**GIVEN RECORDS**

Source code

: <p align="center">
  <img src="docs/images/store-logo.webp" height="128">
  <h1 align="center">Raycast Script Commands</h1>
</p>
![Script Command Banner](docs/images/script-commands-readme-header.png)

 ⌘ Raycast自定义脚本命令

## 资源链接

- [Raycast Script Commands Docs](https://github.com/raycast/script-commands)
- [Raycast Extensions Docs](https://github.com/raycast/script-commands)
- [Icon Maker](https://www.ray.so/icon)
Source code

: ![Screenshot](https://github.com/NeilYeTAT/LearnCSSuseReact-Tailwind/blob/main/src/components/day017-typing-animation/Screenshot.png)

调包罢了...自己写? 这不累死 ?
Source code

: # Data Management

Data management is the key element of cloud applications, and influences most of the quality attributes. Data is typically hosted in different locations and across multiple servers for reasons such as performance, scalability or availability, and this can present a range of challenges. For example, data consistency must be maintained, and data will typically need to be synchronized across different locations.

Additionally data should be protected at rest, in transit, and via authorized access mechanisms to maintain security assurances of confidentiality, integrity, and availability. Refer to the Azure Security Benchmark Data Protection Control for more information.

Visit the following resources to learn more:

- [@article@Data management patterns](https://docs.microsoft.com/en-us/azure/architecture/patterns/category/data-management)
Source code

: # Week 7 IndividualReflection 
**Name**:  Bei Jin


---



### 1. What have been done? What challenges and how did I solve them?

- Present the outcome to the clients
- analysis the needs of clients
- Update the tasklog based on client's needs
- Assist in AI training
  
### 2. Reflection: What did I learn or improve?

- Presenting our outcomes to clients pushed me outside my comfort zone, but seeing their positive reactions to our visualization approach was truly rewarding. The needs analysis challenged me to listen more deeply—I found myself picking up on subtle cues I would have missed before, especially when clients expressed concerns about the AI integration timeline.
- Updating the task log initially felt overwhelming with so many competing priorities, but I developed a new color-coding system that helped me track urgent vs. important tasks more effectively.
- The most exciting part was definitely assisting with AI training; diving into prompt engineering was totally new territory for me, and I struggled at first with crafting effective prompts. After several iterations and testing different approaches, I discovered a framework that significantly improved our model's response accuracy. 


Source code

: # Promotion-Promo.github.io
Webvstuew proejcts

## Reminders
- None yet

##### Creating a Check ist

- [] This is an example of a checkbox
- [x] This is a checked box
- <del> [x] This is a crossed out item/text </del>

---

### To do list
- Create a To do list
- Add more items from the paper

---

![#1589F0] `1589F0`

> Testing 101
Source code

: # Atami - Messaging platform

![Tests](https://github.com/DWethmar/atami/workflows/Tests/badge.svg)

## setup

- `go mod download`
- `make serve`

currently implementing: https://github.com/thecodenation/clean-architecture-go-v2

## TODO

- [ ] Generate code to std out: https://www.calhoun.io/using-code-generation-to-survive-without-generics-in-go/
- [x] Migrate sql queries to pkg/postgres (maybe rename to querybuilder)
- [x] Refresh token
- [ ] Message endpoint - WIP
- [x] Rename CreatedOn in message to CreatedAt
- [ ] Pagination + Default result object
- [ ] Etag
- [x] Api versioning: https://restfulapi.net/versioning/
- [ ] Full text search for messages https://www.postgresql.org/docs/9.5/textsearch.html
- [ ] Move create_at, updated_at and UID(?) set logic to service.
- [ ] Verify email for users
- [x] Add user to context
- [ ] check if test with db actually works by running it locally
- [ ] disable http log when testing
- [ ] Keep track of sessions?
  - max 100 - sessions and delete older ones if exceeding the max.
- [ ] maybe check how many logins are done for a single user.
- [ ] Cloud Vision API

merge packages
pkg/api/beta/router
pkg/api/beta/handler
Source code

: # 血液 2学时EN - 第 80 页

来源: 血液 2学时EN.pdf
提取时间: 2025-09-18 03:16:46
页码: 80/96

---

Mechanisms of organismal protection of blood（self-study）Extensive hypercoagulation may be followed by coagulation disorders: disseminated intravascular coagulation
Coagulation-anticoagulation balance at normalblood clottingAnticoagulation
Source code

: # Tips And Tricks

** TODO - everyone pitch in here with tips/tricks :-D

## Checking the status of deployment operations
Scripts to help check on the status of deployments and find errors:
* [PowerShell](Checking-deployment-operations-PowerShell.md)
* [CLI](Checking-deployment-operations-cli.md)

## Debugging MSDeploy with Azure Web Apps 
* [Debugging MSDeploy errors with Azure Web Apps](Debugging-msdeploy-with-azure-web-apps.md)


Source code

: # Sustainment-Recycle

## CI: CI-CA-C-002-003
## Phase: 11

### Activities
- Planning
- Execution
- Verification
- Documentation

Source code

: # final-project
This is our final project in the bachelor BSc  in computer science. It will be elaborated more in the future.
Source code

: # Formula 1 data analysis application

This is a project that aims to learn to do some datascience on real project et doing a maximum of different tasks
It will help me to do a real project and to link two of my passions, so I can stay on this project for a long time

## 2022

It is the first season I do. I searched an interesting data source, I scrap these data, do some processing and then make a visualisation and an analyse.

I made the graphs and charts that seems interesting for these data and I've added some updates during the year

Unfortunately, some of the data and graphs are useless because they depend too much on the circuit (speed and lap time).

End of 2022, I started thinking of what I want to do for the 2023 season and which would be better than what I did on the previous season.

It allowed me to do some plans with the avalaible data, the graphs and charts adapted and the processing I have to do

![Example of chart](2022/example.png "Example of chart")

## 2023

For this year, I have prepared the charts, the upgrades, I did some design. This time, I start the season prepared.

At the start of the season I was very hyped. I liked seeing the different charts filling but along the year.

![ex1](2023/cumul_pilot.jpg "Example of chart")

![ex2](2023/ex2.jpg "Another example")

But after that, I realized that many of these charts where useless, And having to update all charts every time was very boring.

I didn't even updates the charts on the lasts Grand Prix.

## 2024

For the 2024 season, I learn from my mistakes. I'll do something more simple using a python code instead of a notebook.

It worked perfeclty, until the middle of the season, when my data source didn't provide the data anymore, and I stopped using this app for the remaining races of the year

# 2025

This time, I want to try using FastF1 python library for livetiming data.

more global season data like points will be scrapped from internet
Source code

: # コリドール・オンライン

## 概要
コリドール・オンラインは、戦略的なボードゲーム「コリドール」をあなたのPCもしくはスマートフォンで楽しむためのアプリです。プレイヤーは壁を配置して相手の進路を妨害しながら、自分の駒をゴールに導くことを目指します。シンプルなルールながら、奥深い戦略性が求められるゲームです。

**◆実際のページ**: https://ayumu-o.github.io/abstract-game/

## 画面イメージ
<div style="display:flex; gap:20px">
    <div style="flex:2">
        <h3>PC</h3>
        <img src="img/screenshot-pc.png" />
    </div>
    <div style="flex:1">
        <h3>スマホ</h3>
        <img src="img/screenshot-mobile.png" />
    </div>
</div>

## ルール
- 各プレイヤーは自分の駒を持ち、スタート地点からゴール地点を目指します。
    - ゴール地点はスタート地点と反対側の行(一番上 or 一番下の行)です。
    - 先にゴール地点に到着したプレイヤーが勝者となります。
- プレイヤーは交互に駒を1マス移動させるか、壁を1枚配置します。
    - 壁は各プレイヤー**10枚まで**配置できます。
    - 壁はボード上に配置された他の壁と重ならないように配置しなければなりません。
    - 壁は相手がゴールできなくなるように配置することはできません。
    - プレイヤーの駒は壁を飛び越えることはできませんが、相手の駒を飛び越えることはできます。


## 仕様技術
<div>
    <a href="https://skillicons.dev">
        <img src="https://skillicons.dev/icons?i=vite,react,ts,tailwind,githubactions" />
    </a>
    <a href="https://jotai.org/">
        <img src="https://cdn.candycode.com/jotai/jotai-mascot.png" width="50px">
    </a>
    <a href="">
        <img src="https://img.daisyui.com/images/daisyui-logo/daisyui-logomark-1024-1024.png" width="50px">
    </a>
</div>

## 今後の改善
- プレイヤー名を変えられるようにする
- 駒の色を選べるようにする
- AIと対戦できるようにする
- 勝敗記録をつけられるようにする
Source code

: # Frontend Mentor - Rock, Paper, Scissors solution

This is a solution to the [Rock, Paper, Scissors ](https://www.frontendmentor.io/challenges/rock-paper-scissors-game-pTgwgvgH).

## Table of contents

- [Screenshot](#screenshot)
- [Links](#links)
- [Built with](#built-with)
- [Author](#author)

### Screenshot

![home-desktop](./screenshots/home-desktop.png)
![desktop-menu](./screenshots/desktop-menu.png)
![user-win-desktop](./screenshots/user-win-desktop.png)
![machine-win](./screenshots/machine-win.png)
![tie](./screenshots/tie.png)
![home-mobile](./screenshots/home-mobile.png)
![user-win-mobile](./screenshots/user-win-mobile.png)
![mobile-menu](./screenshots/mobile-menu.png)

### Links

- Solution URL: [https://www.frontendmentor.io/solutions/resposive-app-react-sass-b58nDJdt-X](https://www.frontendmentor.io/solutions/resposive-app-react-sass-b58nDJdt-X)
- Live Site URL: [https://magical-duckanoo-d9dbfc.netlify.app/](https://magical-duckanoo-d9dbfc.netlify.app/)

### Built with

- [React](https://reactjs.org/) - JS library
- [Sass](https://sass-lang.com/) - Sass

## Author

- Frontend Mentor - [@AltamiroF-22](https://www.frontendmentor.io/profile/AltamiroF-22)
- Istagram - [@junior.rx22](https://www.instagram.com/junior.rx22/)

**INSTRUCTIONS TO FOLLOW**
Please transcribe the data above without changes, from its first line to its "- [Raycast Script" line, and leave out anything past that.

**TASK RESULT**
Source code

: <p align="center">
  <img src="docs/images/store-logo.webp" height="128">
  <h1 align="center">Raycast Script Commands</h1>
</p>
![Script Command Banner](docs/images/script-commands-readme-header.png)

 ⌘ Raycast自定义脚本命令

## 资源链接

- [Raycast Script Commands Docs](https://github.com/raycast/script-commands)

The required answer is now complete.